- [AVAILABLE DATA]

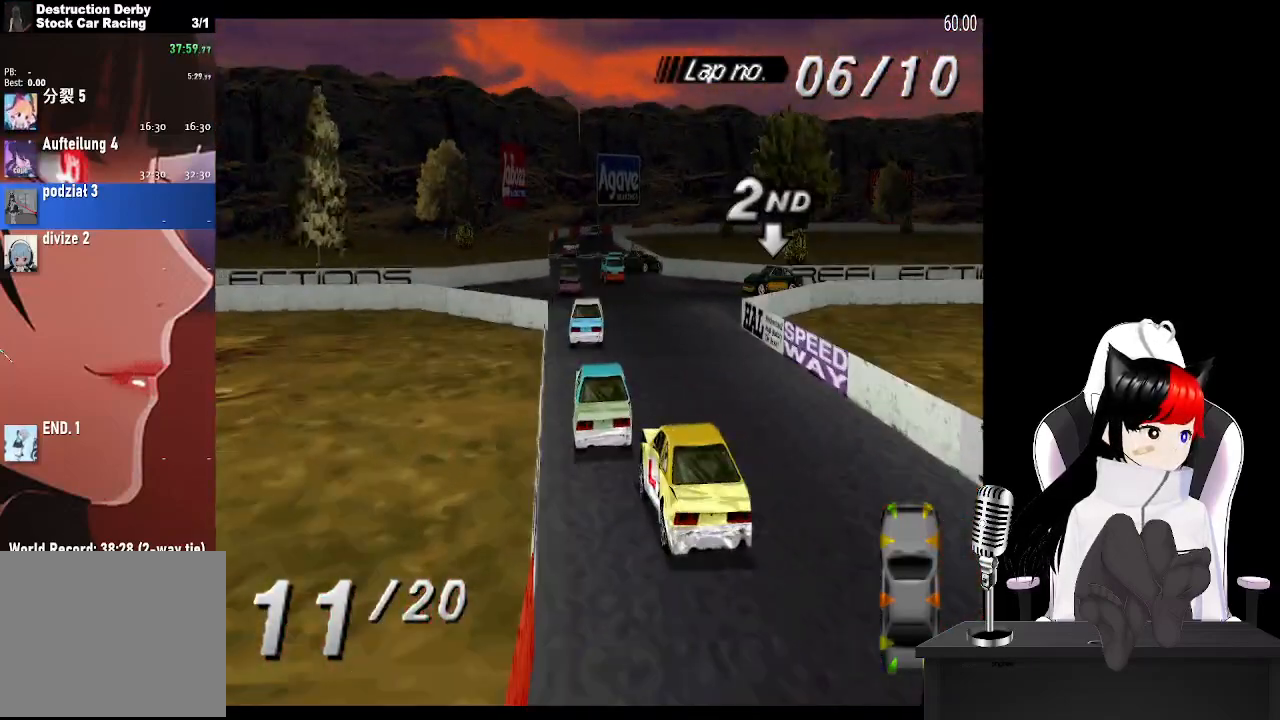
{"buttons": ["CROSS"], "left_stick": "center", "events": [[133, "CROSS", "up"], [417, "CROSS", "down"]]}
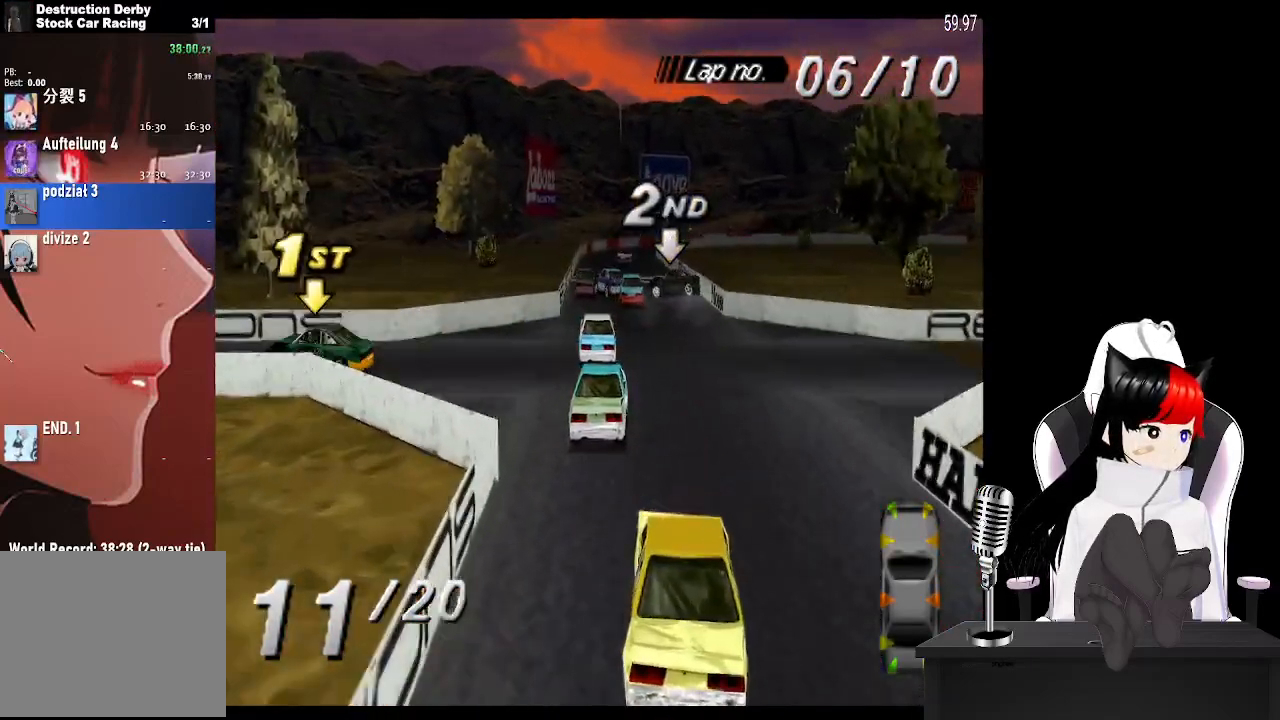
{"buttons": [], "left_stick": "center", "events": [[267, "DPAD_LEFT", "down"], [383, "CROSS", "up"], [450, "DPAD_LEFT", "up"]]}
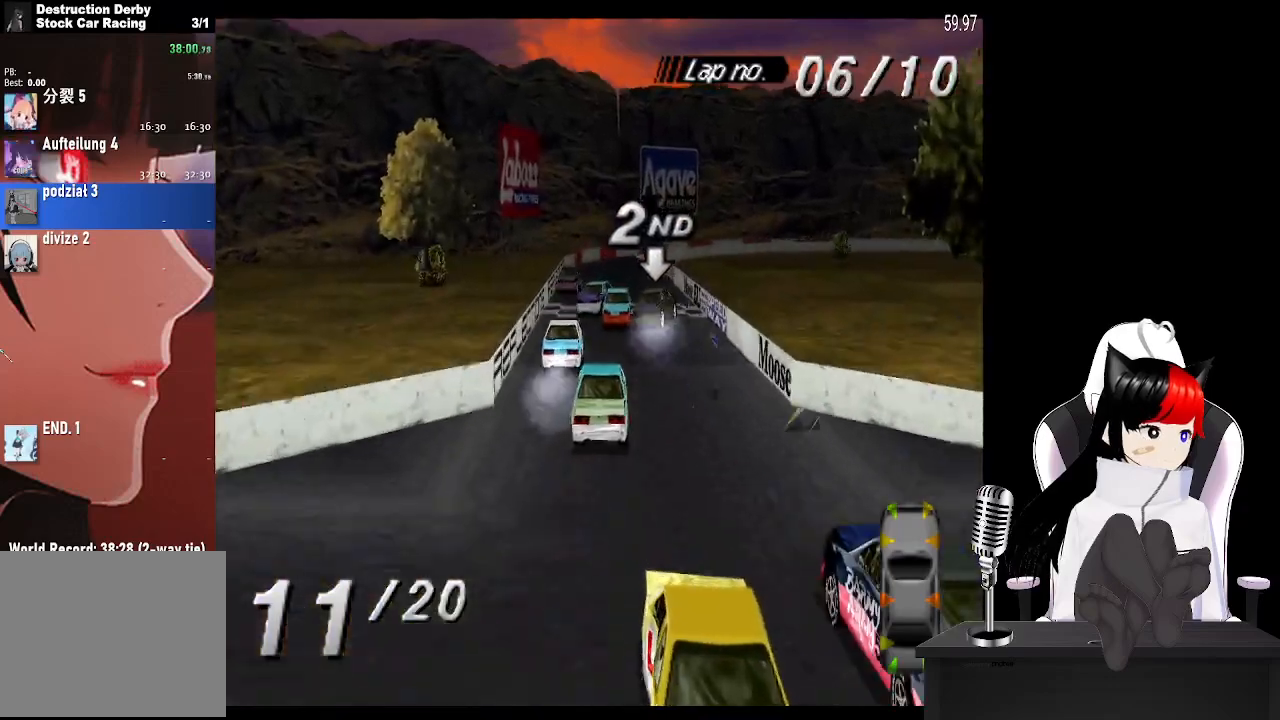
{"buttons": ["CROSS"], "left_stick": "center", "events": [[183, "DPAD_LEFT", "down"], [367, "CROSS", "down"], [367, "DPAD_LEFT", "up"]]}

- [EXERCISE] Without the pictures, transcribe the listing exactly as it stands.

- [RESPONSE BELOW]
{"buttons": ["CROSS"], "left_stick": "center", "events": [[133, "CROSS", "up"], [417, "CROSS", "down"]]}
{"buttons": [], "left_stick": "center", "events": [[267, "DPAD_LEFT", "down"], [383, "CROSS", "up"], [450, "DPAD_LEFT", "up"]]}
{"buttons": ["CROSS"], "left_stick": "center", "events": [[183, "DPAD_LEFT", "down"], [367, "CROSS", "down"], [367, "DPAD_LEFT", "up"]]}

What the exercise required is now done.